10 Year anniversary of Java 1.8

Devayan Kumar Sarkar
11 min readMar 19, 2024

18th March 2024, marks the 10 year anniversary of Java 1.8, popularly known as Java 8. A release so significant that it changed the trajectory of Java from being, “a remnant of the past” to the language that gets downloaded 1 billion times every year.

Not bad for a language that has been dying for 25 years.

10 years anniversary of Java 1.8

Introduced in 1995, the initial versions of Java had its own fair share of issues. “Write once and run everyone” was great but frustratingly slow. Thanks to Just-In-Time compilation introduced a year later, an inevitable doom was avoided. Gradually but steadily, Java improved itself and became a mainstream language for industries to build applications at scale.

Eventually, almost 19 years later, Java 1.8 was introduced. This version rejuvenated the interest and excitement around the language. Let’s look at some of the major features that were added to the language that made it exciting :

Stream

Functional Interface and Lambda expressions

Optional

default methods in Interface

CompletableFuture

java.time package

Let’s start with the most popular addition to Java, Streams

Java Stream is like a pipeline which contains the flow of elements and operations that need to be performed on the elements. It is not a structure. Stream does not hold the data.

Different kinds of filtering, mapping, flattening and even reducing operations can be added on the Stream and at the end of the process, a desired output is received.

filtering only even numbers from a list of numbers

One significant aspect of Stream is that it is lazy. The operations are not performed unless the result of the Stream is “collected”.

Let’s take an example :

Squaring even numbers using Stream.filter and Stream.map

At first glance it may seem that the print statement on line 8 will be logged before the statements on line 12. However that is not the case. The stream is only evaluated when the output of the operation is needed.

Here is the output of the code :

First logger
Second logger
Operation is on 1, Filtering for divisible by 2
Operation is on 2, Filtering for divisible by 2
Operation is on 2, Squaring even numbers
Operation is on 3, Filtering for divisible by 2
Operation is on 4, Filtering for divisible by 2
Operation is on 4, Squaring even numbers
Operation is on 5, Filtering for divisible by 2
Operation is on 6, Filtering for divisible by 2
Operation is on 6, Squaring even numbers
Operation is on 7, Filtering for divisible by 2
Operation is on 8, Filtering for divisible by 2
Operation is on 8, Squaring even numbers

Notice that the map operation even though configured later on line 10, does not receive computed stream of even numbers.
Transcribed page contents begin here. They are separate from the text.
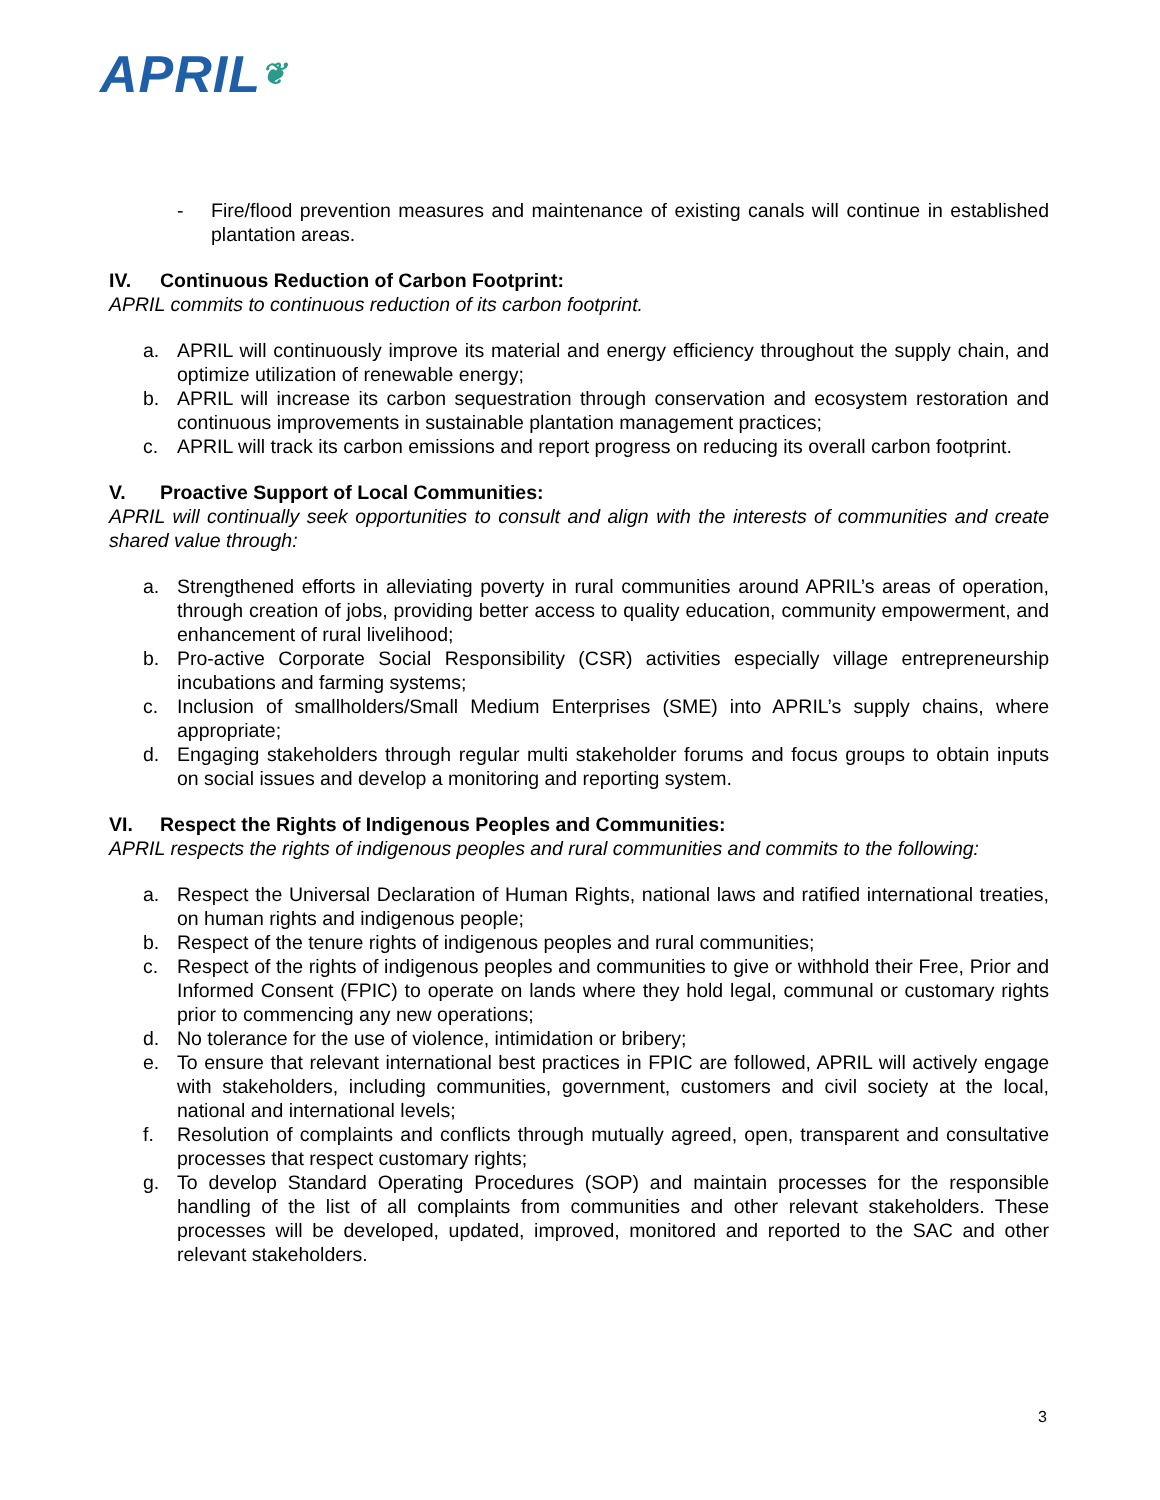APRIL❦
- Fire/flood prevention measures and maintenance of existing canals will continue in established plantation areas.
IV. Continuous Reduction of Carbon Footprint:
APRIL commits to continuous reduction of its carbon footprint.
a. APRIL will continuously improve its material and energy efficiency throughout the supply chain, and optimize utilization of renewable energy;
b. APRIL will increase its carbon sequestration through conservation and ecosystem restoration and continuous improvements in sustainable plantation management practices;
c. APRIL will track its carbon emissions and report progress on reducing its overall carbon footprint.
V. Proactive Support of Local Communities:
APRIL will continually seek opportunities to consult and align with the interests of communities and create shared value through:
a. Strengthened efforts in alleviating poverty in rural communities around APRIL’s areas of operation, through creation of jobs, providing better access to quality education, community empowerment, and enhancement of rural livelihood;
b. Pro-active Corporate Social Responsibility (CSR) activities especially village entrepreneurship incubations and farming systems;
c. Inclusion of smallholders/Small Medium Enterprises (SME) into APRIL’s supply chains, where appropriate;
d. Engaging stakeholders through regular multi stakeholder forums and focus groups to obtain inputs on social issues and develop a monitoring and reporting system.
VI. Respect the Rights of Indigenous Peoples and Communities:
APRIL respects the rights of indigenous peoples and rural communities and commits to the following:
a. Respect the Universal Declaration of Human Rights, national laws and ratified international treaties, on human rights and indigenous people;
b. Respect of the tenure rights of indigenous peoples and rural communities;
c. Respect of the rights of indigenous peoples and communities to give or withhold their Free, Prior and Informed Consent (FPIC) to operate on lands where they hold legal, communal or customary rights prior to commencing any new operations;
d. No tolerance for the use of violence, intimidation or bribery;
e. To ensure that relevant international best practices in FPIC are followed, APRIL will actively engage with stakeholders, including communities, government, customers and civil society at the local, national and international levels;
f. Resolution of complaints and conflicts through mutually agreed, open, transparent and consultative processes that respect customary rights;
g. To develop Standard Operating Procedures (SOP) and maintain processes for the responsible handling of the list of all complaints from communities and other relevant stakeholders. These processes will be developed, updated, improved, monitored and reported to the SAC and other relevant stakeholders.
3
The return type of operations like filter or mapis another Stream. This helps in chaining multiple operations and collecting the result as a last step.

Along with Stream, there exists ParallelStream. Any operations that can be parallelised, will be done so without needing any additional configuration. In Stream, the flow is sequential and uses one thread. ParallelStream on the other hand splits the data into multiple smaller chunks and utilises multiple threads to perform the operations.

Let’s check the same example using ParallelStream :

filtering only even numbers from a list of numbers using ParallelStream

Multiple operations can also be chained in ParallelStream. We can implement the same squaredNumbers code in a parallelStream.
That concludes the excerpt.